-- PASSAGE GIVEN --
───

It will soon be 36 years since the time I was first employed by a church in ministry – beginning as the minister of music at a rather small church in Cherry Hill, NJ. And I was doing church ministry in varied ways for several years before that – particularly as a summer intern.
A lot has changed about ministry over the years. I have changed a great deal also. From the perspective of 1977, I could have never possibly envisioned the different ways “doing church” would morph. Back then, I would have presumed that I would always be in a church with a pipe organ, hymnals, choirs, and pulpit. Beyond the on/off switch, nobody thought about lighting and staging. Computers and video projection were unimaginable. All good Christians attended church twice on Sunday and once on Wednesday night.
In many ways, I wish nothing had ever changed – I could use a lot more of my traditional education if it had not! I have spent my life in ministry fighting for acceptance of change – always working to embrace new methods of telling the timeless truth of Christ so that the latest generations may hear it and follow the savior of my ancestors. If I could have seen at the start as to how much pain this would bring to my life, I really do not think I would have done it. But I do not doubt that I have obeyed God in my advocacy for visionary people and modern methods of communicating the Word.
In a phrase, I have spent four decades in (what I trust has been loving) combat with the brothers and sisters comprising the Christian forces of “But we’ve never done it that way before.”
So I think I understand Paul and Barnabas in our passage today. At Antioch, some teachers from Jerusalem were advocating that to be genuinely saved, it was necessary to follow certain prescriptions from the Law of Moses. Rightly understanding that this teaching entirely opposed the grace of the Gospel, Paul and Barnabas confronted it in debate. The conflict was such that it was necessary for it to be settled at what we historically know as the first church council in Jerusalem.

───

-- SHORT TASK A --
How would you put this sentence from the reflection on church ministry into Spanish: "Beyond the on/off switch, nobody thought about lighting and staging."?
-- SHORT TASK B --
Reproduce word for word the part of the reflection on church ministry starting with "So I think I" and going on through "council in Jerusalem.".
You won't need the entries.

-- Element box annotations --
───

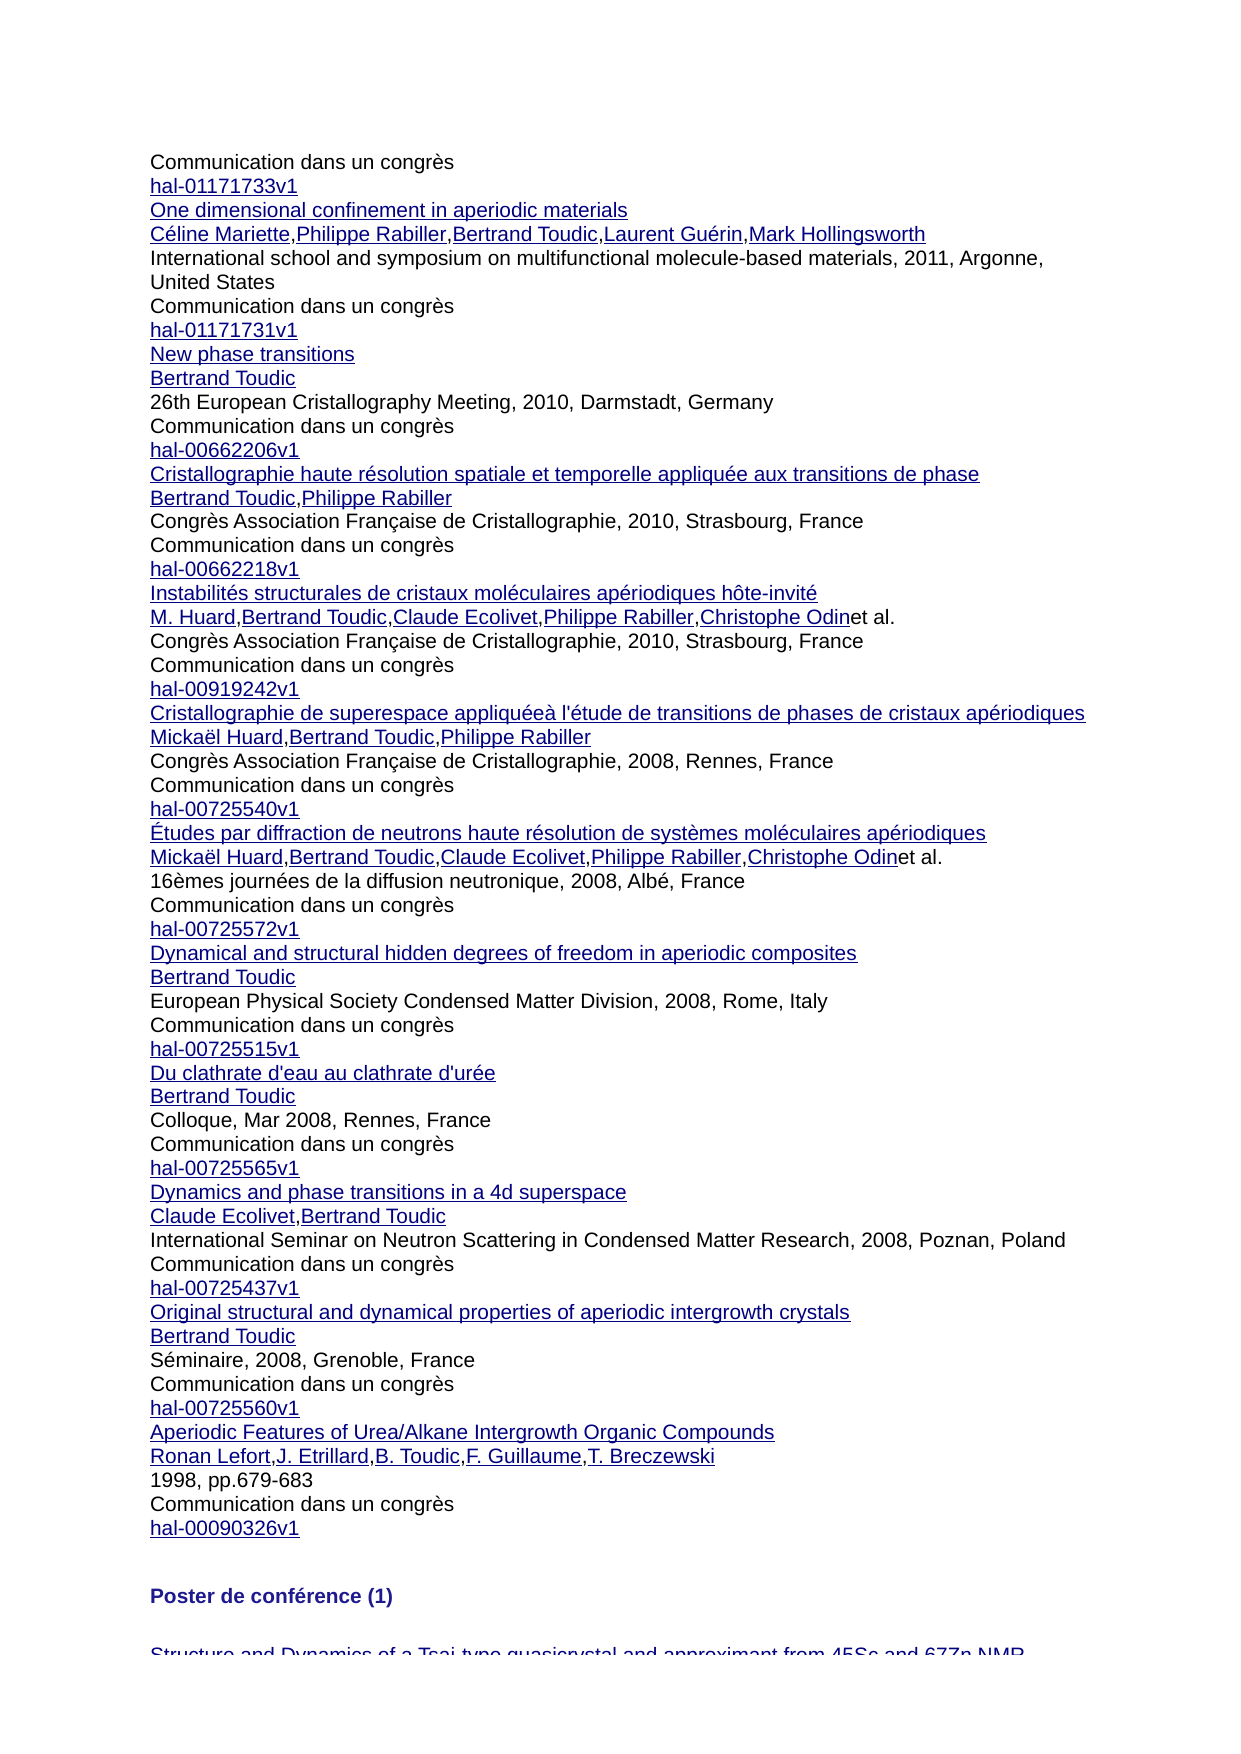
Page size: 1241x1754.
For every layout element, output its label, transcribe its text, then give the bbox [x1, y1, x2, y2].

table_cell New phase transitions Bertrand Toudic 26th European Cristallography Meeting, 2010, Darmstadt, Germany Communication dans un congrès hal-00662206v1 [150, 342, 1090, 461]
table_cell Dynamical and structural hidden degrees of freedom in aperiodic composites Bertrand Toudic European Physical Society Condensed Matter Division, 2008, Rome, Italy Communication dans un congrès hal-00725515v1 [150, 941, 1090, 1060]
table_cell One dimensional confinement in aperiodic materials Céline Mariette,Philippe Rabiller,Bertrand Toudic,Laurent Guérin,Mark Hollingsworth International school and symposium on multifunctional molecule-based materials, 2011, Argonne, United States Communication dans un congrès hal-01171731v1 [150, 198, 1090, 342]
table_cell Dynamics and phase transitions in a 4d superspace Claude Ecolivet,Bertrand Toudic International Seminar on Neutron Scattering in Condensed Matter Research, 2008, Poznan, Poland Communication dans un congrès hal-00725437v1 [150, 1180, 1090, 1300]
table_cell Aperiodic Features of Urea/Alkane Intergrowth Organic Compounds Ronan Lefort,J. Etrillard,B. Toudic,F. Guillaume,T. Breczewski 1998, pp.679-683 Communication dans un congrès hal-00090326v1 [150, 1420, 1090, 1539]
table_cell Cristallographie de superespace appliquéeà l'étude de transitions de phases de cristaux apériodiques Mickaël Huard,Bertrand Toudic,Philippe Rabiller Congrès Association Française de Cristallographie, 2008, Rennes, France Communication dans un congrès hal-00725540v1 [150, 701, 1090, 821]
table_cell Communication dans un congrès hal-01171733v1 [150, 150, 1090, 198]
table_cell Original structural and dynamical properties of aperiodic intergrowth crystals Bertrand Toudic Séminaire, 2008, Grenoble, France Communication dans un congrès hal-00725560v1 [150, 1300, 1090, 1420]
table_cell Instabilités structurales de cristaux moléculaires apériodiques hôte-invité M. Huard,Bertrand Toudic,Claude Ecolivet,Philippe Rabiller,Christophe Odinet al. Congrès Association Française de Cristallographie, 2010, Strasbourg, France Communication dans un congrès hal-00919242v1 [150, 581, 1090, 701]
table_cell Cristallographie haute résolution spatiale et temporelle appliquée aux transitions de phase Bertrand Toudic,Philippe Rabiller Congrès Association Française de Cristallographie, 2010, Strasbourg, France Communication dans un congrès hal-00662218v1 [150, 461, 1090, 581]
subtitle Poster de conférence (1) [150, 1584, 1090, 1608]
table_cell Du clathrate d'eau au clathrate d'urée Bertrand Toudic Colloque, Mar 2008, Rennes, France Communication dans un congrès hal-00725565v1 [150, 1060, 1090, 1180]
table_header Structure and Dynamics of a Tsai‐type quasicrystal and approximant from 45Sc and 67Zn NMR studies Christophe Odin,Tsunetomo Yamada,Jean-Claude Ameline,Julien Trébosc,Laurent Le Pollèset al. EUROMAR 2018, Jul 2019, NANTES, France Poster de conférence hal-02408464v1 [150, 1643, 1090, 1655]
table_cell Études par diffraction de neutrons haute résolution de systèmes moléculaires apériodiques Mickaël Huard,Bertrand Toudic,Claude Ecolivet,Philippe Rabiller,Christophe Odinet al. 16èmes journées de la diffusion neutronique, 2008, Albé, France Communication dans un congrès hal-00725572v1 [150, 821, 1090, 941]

───

-- RESULT A --
Más allá del interruptor de encendido y apagado, nadie pensaba en la iluminación ni en la escenografía.

-- RESULT B --
So I think I understand Paul and Barnabas in our passage today. At Antioch, some teachers from Jerusalem were advocating that to be genuinely saved, it was necessary to follow certain prescriptions from the Law of Moses. Rightly understanding that this teaching entirely opposed the grace of the Gospel, Paul and Barnabas confronted it in debate. The conflict was such that it was necessary for it to be settled at what we historically know as the first church council in Jerusalem.